Top of INFORMATION GIVEN

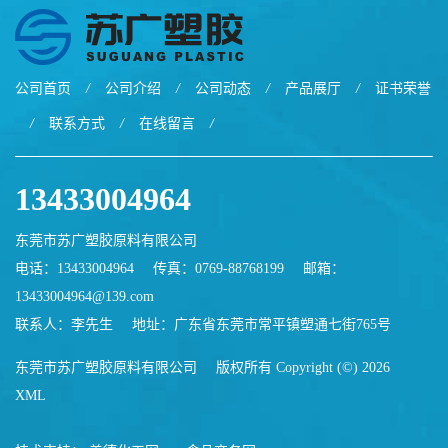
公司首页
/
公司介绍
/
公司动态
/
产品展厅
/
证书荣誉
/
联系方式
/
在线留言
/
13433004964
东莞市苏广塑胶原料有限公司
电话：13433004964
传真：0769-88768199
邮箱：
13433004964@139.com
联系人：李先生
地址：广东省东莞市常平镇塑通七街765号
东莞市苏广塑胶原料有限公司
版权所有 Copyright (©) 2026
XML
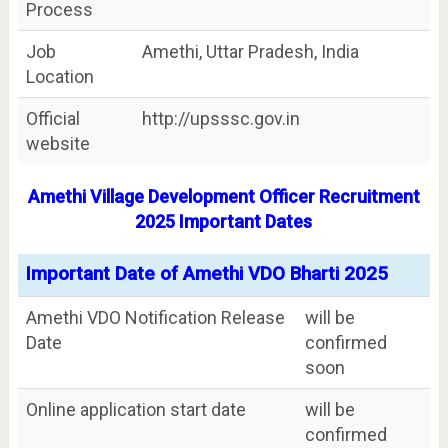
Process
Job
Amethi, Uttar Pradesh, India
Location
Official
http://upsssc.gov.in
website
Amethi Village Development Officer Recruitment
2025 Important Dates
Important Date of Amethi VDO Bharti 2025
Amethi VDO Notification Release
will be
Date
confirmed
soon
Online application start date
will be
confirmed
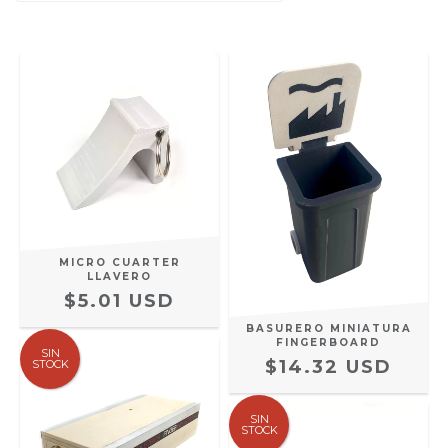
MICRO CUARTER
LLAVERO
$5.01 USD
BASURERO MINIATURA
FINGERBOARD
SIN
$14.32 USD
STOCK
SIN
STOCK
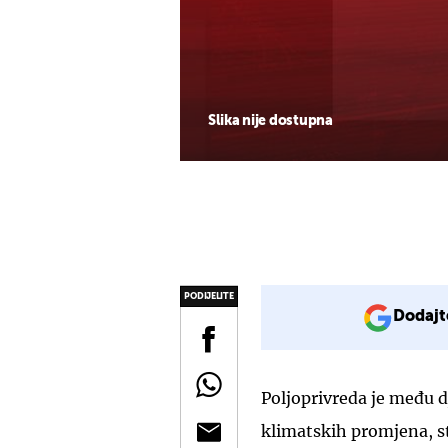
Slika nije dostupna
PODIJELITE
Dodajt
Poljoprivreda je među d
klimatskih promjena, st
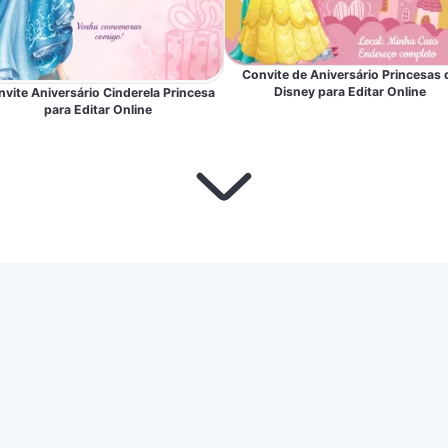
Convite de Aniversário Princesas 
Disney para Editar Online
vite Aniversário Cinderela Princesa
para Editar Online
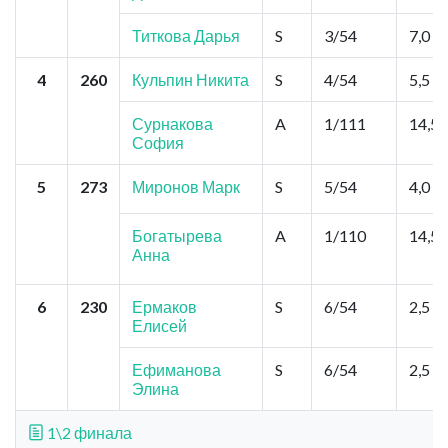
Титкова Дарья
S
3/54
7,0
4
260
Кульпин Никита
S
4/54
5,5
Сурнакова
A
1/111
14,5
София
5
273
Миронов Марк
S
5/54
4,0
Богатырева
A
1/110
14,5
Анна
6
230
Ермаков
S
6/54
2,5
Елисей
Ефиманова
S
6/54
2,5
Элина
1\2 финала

Bottom of INFORMATION GIVEN

**YOUR ASSIGNMENT:**
Wherever the string "Online" appears in a line of the records, copy that line.

**RESPONSE BELOW:**
Online application start date
Disney para Editar Online
para Editar Online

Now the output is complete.